ThoughtIdRetired (talk) 08:09, 15 October 2018 (UTC)

I agree that the potato famine can't have been caused as a direct consequence of the Jacobite risings. However, the clearances are possibly more closely connected. The clearances had been going on before and during the risings when people left for the New World. However, this was certainly increased after the Jacobite rising of 1745. That said the clearances of the 19th century could barely be linked directly to the 45. So I am neutral on whether this should be included in the template.QuintusPetillius (talk) 09:12, 15 October 2018 (UTC)
I think there's more irrelevance here. Events in the 21st century were linked, even though they have no bearing on Jacobitism. Celia Homeford (talk) 10:03, 15 October 2018 (UTC)
The link that some people made in the past between (especially) the '45 and the Highland Clearances is that government oppression and legislation started the social changes in Scottish clans that caused landowners (clan leaders) to seek to make more money from their lands. It is now clear that these changes were caused by (a) the Statutes of Iona and (b) the opening of commercial contacts for the Highlands. The thinking of Tom Devine is that any apparent acceleration of the collapse of clanship after the '45 was simply because the slow process of change since the Statutes of Iona had been paused whilst the military aspects of clans temporarily regained some importance.
One complication is that there is no generally accepted definition of the Highland Clearances.
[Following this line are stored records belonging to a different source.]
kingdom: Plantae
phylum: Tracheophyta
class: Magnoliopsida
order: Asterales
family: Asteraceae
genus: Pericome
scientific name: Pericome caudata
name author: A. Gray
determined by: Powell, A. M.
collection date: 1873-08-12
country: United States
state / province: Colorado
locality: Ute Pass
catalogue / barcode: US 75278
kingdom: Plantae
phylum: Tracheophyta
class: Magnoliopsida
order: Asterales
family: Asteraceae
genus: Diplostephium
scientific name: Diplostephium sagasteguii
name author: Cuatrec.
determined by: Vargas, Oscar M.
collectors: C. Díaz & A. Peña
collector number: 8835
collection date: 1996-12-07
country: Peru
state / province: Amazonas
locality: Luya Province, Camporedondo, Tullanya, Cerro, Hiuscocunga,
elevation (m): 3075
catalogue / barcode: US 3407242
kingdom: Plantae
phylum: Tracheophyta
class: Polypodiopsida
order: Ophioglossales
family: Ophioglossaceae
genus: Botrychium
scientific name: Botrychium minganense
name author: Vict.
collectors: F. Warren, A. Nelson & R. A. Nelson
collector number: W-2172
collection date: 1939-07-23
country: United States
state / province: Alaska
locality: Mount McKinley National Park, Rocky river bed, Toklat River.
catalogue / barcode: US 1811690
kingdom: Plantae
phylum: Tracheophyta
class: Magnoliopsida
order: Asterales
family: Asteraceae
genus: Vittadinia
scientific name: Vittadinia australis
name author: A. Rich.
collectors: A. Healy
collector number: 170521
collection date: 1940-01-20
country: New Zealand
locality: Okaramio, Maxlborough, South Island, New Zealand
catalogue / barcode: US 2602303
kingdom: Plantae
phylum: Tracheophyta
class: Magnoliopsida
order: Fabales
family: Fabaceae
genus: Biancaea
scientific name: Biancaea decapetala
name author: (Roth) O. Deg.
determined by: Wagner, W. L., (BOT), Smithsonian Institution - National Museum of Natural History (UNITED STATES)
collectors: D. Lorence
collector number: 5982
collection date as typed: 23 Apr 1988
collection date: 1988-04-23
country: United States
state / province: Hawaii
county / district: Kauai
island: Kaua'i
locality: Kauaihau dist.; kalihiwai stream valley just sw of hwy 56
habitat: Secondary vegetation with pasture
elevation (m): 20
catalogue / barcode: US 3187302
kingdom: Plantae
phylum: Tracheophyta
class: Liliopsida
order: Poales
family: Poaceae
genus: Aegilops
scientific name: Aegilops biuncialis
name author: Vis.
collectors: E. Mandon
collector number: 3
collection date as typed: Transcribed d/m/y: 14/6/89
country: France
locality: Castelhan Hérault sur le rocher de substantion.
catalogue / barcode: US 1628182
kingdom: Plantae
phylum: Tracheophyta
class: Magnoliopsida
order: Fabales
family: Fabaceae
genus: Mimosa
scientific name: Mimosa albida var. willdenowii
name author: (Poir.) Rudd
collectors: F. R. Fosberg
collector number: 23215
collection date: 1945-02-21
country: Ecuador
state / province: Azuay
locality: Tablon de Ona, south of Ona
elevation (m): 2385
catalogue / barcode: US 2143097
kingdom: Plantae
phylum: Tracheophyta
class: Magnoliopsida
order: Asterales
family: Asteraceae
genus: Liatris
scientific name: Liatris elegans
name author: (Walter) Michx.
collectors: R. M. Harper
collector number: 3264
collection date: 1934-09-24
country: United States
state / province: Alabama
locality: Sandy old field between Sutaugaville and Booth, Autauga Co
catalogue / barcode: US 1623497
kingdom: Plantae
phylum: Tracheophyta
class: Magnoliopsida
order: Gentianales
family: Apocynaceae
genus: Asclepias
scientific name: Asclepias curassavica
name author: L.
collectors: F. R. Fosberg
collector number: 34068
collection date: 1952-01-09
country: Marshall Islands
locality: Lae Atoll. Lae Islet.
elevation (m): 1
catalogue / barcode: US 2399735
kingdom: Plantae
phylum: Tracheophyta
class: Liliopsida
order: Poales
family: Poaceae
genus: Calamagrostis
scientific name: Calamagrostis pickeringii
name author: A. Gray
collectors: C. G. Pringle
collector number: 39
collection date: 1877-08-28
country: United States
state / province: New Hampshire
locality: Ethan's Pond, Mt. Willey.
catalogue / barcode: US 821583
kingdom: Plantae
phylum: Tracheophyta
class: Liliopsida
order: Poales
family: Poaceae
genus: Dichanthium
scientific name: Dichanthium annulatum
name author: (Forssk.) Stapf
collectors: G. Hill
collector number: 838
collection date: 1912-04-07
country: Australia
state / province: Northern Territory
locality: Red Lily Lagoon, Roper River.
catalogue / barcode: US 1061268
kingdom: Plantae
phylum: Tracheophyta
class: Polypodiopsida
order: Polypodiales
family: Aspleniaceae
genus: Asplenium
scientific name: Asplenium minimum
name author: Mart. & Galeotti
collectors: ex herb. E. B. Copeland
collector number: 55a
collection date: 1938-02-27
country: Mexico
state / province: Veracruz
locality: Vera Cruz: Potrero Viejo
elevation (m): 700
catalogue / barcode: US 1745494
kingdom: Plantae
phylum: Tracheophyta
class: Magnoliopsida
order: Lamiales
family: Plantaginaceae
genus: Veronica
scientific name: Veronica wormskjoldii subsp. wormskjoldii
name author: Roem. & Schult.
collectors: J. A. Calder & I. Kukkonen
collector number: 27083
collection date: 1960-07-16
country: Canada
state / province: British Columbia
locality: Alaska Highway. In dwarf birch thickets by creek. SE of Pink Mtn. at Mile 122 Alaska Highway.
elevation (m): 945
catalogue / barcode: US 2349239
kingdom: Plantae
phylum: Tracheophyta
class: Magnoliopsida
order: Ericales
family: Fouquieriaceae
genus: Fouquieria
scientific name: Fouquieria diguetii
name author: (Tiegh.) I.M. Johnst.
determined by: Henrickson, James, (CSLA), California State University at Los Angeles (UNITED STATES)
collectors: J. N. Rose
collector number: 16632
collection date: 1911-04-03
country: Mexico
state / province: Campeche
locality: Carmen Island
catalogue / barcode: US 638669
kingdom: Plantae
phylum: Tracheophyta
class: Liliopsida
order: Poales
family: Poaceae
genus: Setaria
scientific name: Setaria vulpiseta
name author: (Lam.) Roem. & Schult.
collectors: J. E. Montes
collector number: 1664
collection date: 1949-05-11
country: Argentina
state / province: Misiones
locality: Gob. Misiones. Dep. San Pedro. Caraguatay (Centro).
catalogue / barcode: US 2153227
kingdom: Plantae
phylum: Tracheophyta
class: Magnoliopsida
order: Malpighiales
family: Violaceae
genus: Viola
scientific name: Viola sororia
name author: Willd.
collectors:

For some people, it includes those who chose to leave without any encouragement to do so by their landlord. Hence remarks about people leaving for the New World might have some relevance - but the vast majority of Highland emigrants were economic migrants, certainly up to the second phase of the clearances. A more strict definition of the clearances is that it included only those people evicted. A confusing factor is that more Highlanders emigrated after the clearances had ceased.